━━━━━ TESTO DELLA PAGINA ━━━━━

10 FEBBRAIO 2010

Il Bal dal Lunes

smoking"Per mesi picchiano compagni di scuola, 5 denunciati": è una notizia battuta dall’Ansa qualche ora fa, l’ho trovata cercando "Biella" su Google News, e non ho trovato nient’altro, se non cose di basket. Biella: tra una partita e l’altra ci piace prenderci a cartoni. E a volte pure durante.
Mi è tornato in mente che le botte, e le risse, sono state una costante della mia vita di pischello provinciale dall’infanzia in poi, finché non ho lasciato il paesello per altri lidi. E una volta lontano ho perso l’istinto di mettere le mani addosso a qualcuno che mi fa girare i coglioni. Con fatica, ma per fortuna.
Io sono di Tollegno, comune che negli anni Ottanta vantava – diciamo così – il più alto numero di morti per eroina, e che nel tempo ha conservato una certa affinità con l’abuso di sostanze, e con un modo abbastanza spiccio di risolvere le questioni tra persone di conseguenza poco lucide. Mi sono menato con un bimbo al mio primo giorno d’asilo (non te l’ho mai detto ma… scusa, Maurizio), e sono scappato il secondo: immaginatevi la sorpresa di mia madre, che mi credeva accudito dalle suorine, quando a metà mattinata aprì la porta e mi vide lì, ribelle e fiero della mia fuga spericolata.
Ci menavamo spesso anche alle elementari. C’erano un paio di soggetti, della medesima classe ’73, particolarmente portati. Uno magrolino, già perfido sin da piccolo, dotato di un talento raro nel causare problemi, e lesto a defilarsi quando iniziavano a volare i cazzotti. Da adulto ha poi avuto grane con la giustizia, e poco tempo fa è morto, quando pareva si fosse ormai ravveduto. Un altro, che quando avevamo 7 anni pesava come un ragazzino di 14, oggi vive in un qualche avamposto australiano, ma me lo ricordo come fosse ieri in seconda elementare, scardinare una porta a calci. Non per niente giocava stopper nella squadra di paese.
Il calcio era un altro bel pretesto. Non mi sono mai stupito delle violenze da stadio, perché come riserva dell’A.S. Tollegno mi bastava una trasferta ad Andorno, due chilometri in linea d’aria, mica la Scozia, per venire accolto a manrovesci. Ricordo una partita seguita da sassaiola, noi barricati dentro lo spogliatoio, e l’uscita con le giacche tirate sulla testa, e gli sputi, anche da alcuni genitori dei nostri avversari. A Mongrando, un padre particolarmente accalorato mi prese per i capelli sollevandomi da terra. In terza media una nostra compagna si fidanzò con un ragazzino di un altro paese dei dintorni, e per un attimo sembrò che dovesse scoppiare la guerra civile.

━━━━━ MATERIALE FORNITO ━━━━━

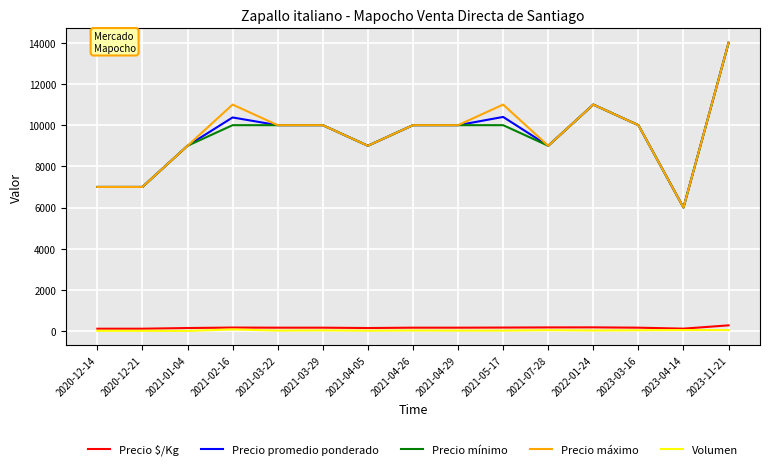

What is the difference between the Precio $/Kg values at 2021-05-17 and 2021-03-22?

6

━━━━━

- **ATTIVITÀ**:
Riscrivi come elenco puntato il paragrafo del testo della pagina che inizia con «Il calcio era un altro bel pretesto». Conserva i fatti principali.

- **RISPOSTA**:
- Il calcio era un altro pretesto per le botte, e non mi sono mai stupito delle violenze da stadio.
- Da riserva dell'A.S. Tollegno bastava una trasferta ad Andorno, a due chilometri in linea d'aria, per essere accolti a manrovesci.
- Una partita fu seguita da una sassaiola. Restammo barricati nello spogliatoio e uscimmo con le giacche sulla testa, tra gli sputi, anche di alcuni genitori degli avversari.
- A Mongrando un padre mi prese per i capelli e mi sollevò da terra.
- In terza media una compagna si fidanzò con un ragazzino di un paese vicino, e per un attimo sembrò che dovesse scoppiare la guerra civile.